Excerpt provided:
Gutters (or eavestroughs) aren't just a "nice to have" accessory. Gutters perform an important role in helping keep water out of your basement. Properly installed gutters will catch water coming off your roof and channel it well away from your home's foundation so it can't work it's way in and create a musty smelling (or, even worse, moldy) lower level. While installing long seamless gutters or highly decorative gutters (like copper) is best left to the professionals, sectional gutters (usually made of vinyl or aluminum) can be installed by a handy homeowner (and hopefully a friend or two).
Things You'll Need
- Chalk line
- String level and carpenter's level
- Caulking gun and silicon caulk
- Tape measure
- Ladder or scaffolding
- Gutter sections and components
- Power drill and screwdriver bits
- Rust resistant screws
Look at the outside of your home and determine how you would like the gutters to channel the water. You want the gutter to catch the water as it comes off the roof and channel it to an area where it will drain away from your home.
Measure along the edges of your roof. Gutters often come in 10-foot sections, so this will determine how many sections of gutter you need. Add 10 percent to your measurements for wastage (you will need to cut some pieces to fit).
Combine the roof measurement with your gutter layout plan to calculate the number of other gutter components you will need (corners, elbows, end pieces, drop outlets). You will also need mounting brackets for every 24 to 30 inches of run.

Problem 1: Reproduce the gutter guide from "Combine the roof" up to and including "inches of run.".
Problem 2: Translate this sentence from the gutter guide into Spanish: "You will also need mounting brackets for every 24 to 30 inches of run."
Work only from the gutter guide above.

Records supplied:
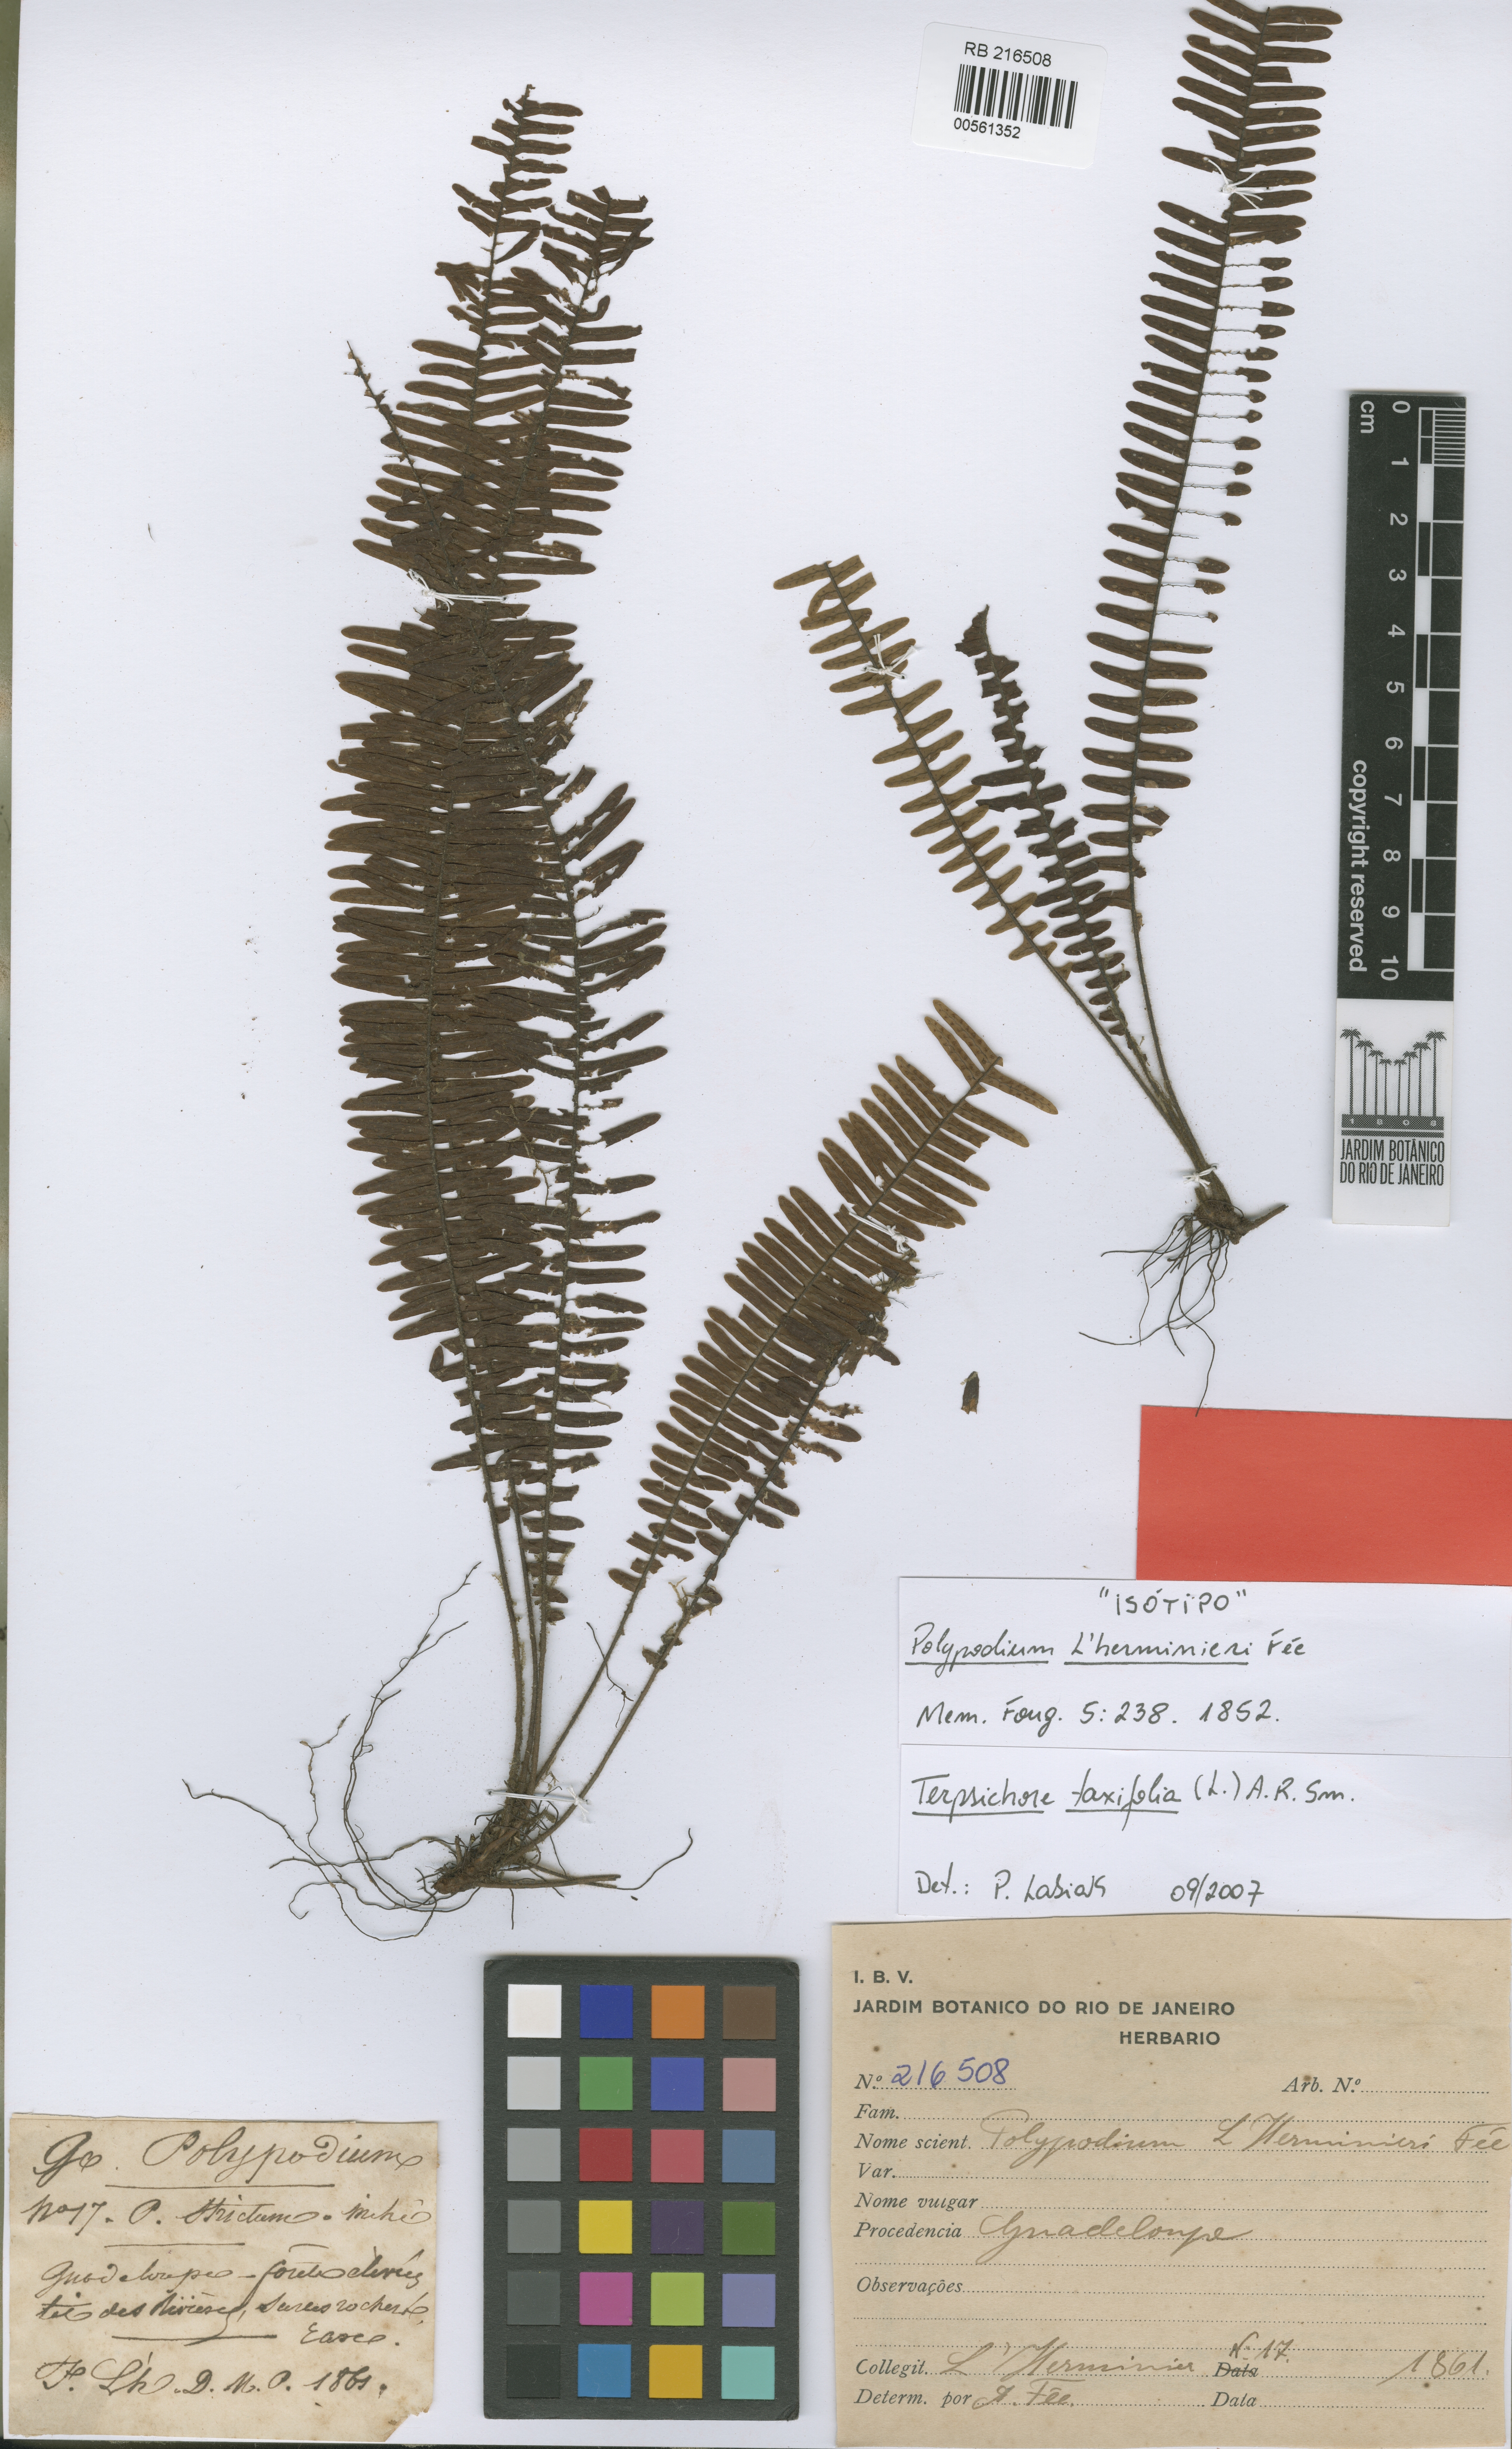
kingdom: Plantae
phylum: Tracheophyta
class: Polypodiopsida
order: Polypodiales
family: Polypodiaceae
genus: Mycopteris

Final result 1:
Combine the roof measurement with your gutter layout plan to calculate the number of other gutter components you will need (corners, elbows, end pieces, drop outlets). You will also need mounting brackets for every 24 to 30 inches of run.

Final result 2: También necesitará soportes de montaje por cada 24 a 30 pulgadas de tramo.